The Numbers
The Congressional Budget Office projects federal spending of 7.2 trillion dollars in fiscal 2026. That's 4.8 percent growth from 2025. Real GDP growth is projected at 2.1 percent. Simple arithmetic: spending is growing 2.3 times faster than the economy that funds it. That pattern has held for twelve years. The structural imbalance is not temporary. It's permanent until policy changes.
To put this in perspective: thirty years ago, federal spending was 18 percent of GDP. In 2026, it's 26.7 percent. That's growth of 49 percent relative to economic capacity. Meanwhile, federal revenues have grown from 17 percent to 17.8 percent of GDP. The gap between what the government spends and what it collects is the deficit. That deficit is structural and it's growing.
Interest payments on the national debt are the fastest-growing budget item. In 2000, interest payments were 3.2 percent of the budget. In 2026, they're 14.7 percent. That's a shift of 11.5 percentage points. Every dollar the government once spent on programs, defense, or infrastructure now goes partially to interest payments instead. That's the invisible crowdout effect of deficit spending.
Why Spending Exceeds Revenue
Politicians have a simple incentive structure: spending is popular because it benefits identifiable groups. Taxes are unpopular because they hurt identifiable groups. Elections reward politicians who spend and punish those who raise taxes. The structural result is that spending drifts upward and revenues stay flat. The deficit is the predictable output of that incentive system.
Entitlements are the driver. Social Security, Medicare, and Medicaid together represent 48 percent of federal spending. These programs are populated with politically powerful constituencies: retirees and healthcare recipients. Both groups vote. Both groups oppose cuts. Politicians know that proposing cuts to entitlements creates electoral risk. So they don't. Instead, they watch spending drift upward as the population ages and healthcare costs rise.
Defense spending is the second-largest category at 13 percent of budget outlays. Defense also has powerful constituencies: military contractors, defense-dependent districts, veterans. Unlike Social Security, defense is somewhat discretionary. Policymakers could theoretically reduce defense spending. They don't because defense provides security goods that are politically valuable and defense contractors are distributed across enough congressional districts that cutting defense triggers opposition from many quarters.
The Deficit Spiral
The deficit creates new spending in the form of interest payments. Interest payments grow, which increases the deficit, which increases interest-payment growth. That's a compounding spiral. At some point, interest-payment growth overwhelms everything else. At that point, the government has no fiscal flexibility. All revenue goes to interest. All discretionary spending becomes impossible.
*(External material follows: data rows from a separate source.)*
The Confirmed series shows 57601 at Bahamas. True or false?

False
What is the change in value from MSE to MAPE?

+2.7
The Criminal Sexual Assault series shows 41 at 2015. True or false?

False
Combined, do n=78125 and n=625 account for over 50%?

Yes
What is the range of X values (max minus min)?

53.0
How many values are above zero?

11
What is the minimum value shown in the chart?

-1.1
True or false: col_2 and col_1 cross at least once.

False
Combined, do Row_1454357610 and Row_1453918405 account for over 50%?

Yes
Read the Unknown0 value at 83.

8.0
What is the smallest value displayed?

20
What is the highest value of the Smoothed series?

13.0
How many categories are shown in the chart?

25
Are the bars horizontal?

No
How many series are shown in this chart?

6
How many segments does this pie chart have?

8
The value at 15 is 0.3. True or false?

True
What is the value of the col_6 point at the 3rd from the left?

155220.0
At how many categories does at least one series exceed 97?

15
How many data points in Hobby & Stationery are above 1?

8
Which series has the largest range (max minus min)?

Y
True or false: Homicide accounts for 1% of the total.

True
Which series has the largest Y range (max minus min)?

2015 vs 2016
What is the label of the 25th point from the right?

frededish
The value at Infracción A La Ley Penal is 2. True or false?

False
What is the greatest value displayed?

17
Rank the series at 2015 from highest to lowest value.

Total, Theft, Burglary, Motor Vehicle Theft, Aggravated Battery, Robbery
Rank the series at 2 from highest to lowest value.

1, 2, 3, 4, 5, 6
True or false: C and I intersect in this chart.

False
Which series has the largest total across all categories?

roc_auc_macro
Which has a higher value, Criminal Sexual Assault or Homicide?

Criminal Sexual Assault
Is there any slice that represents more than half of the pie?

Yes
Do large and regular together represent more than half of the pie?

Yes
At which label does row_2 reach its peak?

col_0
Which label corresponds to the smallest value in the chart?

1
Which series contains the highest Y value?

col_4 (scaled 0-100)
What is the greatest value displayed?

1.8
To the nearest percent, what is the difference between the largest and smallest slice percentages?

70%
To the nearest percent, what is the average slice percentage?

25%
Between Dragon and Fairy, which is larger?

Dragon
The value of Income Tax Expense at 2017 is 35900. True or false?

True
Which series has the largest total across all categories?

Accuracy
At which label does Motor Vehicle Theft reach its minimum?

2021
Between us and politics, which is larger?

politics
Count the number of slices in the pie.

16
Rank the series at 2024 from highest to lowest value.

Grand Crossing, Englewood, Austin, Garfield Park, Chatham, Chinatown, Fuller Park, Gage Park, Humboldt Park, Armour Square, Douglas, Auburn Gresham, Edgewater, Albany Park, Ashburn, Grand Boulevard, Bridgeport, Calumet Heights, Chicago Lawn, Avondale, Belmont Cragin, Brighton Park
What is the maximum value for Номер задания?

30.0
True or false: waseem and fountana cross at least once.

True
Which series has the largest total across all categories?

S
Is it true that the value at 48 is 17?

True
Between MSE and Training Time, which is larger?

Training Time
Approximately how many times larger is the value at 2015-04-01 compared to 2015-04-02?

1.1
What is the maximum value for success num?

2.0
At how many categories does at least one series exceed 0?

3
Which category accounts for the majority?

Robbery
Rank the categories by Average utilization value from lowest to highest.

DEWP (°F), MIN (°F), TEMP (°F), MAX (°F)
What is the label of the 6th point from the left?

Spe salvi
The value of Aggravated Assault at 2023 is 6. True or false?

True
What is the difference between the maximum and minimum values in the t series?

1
The timeline for hitting that constraint is debated among fiscal economists. Some say ten years. Some say twenty. Some say thirty. The numbers depend on interest rates and GDP growth assumptions. But regardless of the timeline, the direction is unmistakable. Unless policy changes, the U.S. will eventually face a fiscal reckoning where interest costs consume all available revenue.
That reckoning typically arrives through one of three mechanisms. First, a fiscal crisis where debt becomes unpayable and the government defaults. Second, inflation where the government effectively devalues the debt by creating new money to pay it. Third, a policy change where spending is cut or revenues are raised. The Trump administration is signaling interest in spending cuts. The Democratic Party is signaling interest in tax increases. Neither is politically easy, but both are ultimately unavoidable.
What Could Change This
The most straightforward path would be a combination of entitlement reform, defense efficiency, and tax increases. But that requires agreement across political divides that doesn't exist currently. Republicans favor defense spending and entitlements but oppose tax increases. Democrats oppose defense spending cuts and entitlements cuts but favor tax increases. The overlap is zero.
Some fiscal hawks argue for a constitutional balanced budget amendment that would force Congress to spend only what it collects. That would make spending discipline automatic rather than relying on political will. But a balanced budget amendment would require painful cuts immediately. No politician wants to vote for that.
The most likely scenario is slow drift toward a fiscal crisis punctuated by periods of reform. When the deficit gets bad enough, politicians get serious. When it gets manageable again, they go back to deficit spending. This cycle has repeated throughout history. The U.S. will probably cycle through it again before dealing with the structural issue permanently.